2 minute read
Road tripping History
from Fjord | Spring 2021
by Imagination
Stella Wenstob | story
Road tripping around the Canal affords beautiful waterfront view as well as historic buildings celebrating both pioneering and engineering feats of the last two centuries. Here are a few historically significant sights along the road.
Union
MCREAVY HOUSE
Located at 10 East 2nd St. is the Victorian mansion of John McReavy. A lumberman, developer, and legislator, McReavy was a boom and bust figure who had dreams of creating the “Venice of the Pacific” in Union. His majestic mansion built in 1890 on the bluff overlooking Union is now the site of a loving restoration project. It is also purported to host a few ghosts and is on many local paranormal watch-lists.
DALBY WATERWHEEL
The picturesque, refurbished Dalby Waterwheel located on East State Route 106 is a tourist staple of Union. Originally built in the 1920s, Edwin J. Dalby created the first source of hydroelectric power on the Hood Canal.
Shelton
THE COLONIAL HOUSE
Designed by architect Joseph Wohleb of Olympia, it was built as the home of the director of Simpson Timber Co., Mark E. Reed and his wife Irene Reed (née Simpson), in 1920. Ironically, the lumber used in the building was imported since Simpson did not yet have a mill in Shelton at the time of construction.
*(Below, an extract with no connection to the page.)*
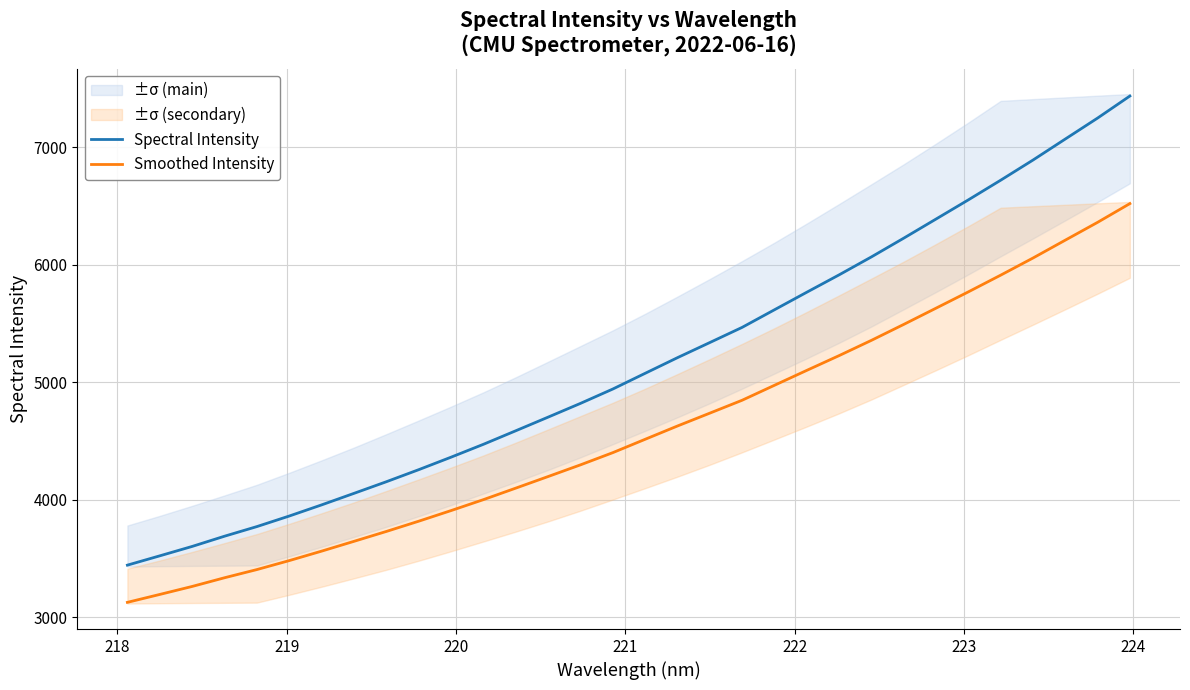

True or false: Spectral Intensity and Smoothed Intensity intersect in this chart.

False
When the Reed family moved to Olympia in 1930, the house was converted to guest rooms for both Simpson’s and Rayonier’s Shelton operations. Later it was altered to be additional office space. Now the space hosts many community events, under the direction of Green Diamond, a subsidiary of the Simpson Investment Company.
Quilcene
WORTHINGTON MANOR
Worthington Manor was built as the home of Millard Fillmore Hamilton in 1892. Hamilton, along with his partner Squire McArdle, are noted in history for purchasing and proposing the town site of Quilcene in the 1880s. The Worthington Family, were a founding family of Quilcene who bought the property in 1907. The family were early entrepreneurs and foresters. This land became Worthington Park the purpose of which is to preserve and restore a culturally and historically significant private residence and transform it into a community asset. The grounds boast a beautiful pond, trails, open air theatre, rolling fields, old-growth orchards and access to the Little Quilcene River. The building hopes to open as a guest house in fall of 2021.
Hamma Hamma
THE TWIN BRIDGES
The twin bridges span the North and South Hamma Hamma River respectively. Both are listed on the National Register of Historic Places. The bridges feature a beautifully engineered load bearing arch– the bridge carries the load of the road in both the lower ends of the arch beneath the level of the road and in the arch above the road. Completed in 1924 by convicts, they are examples of "rainbow arch bridges."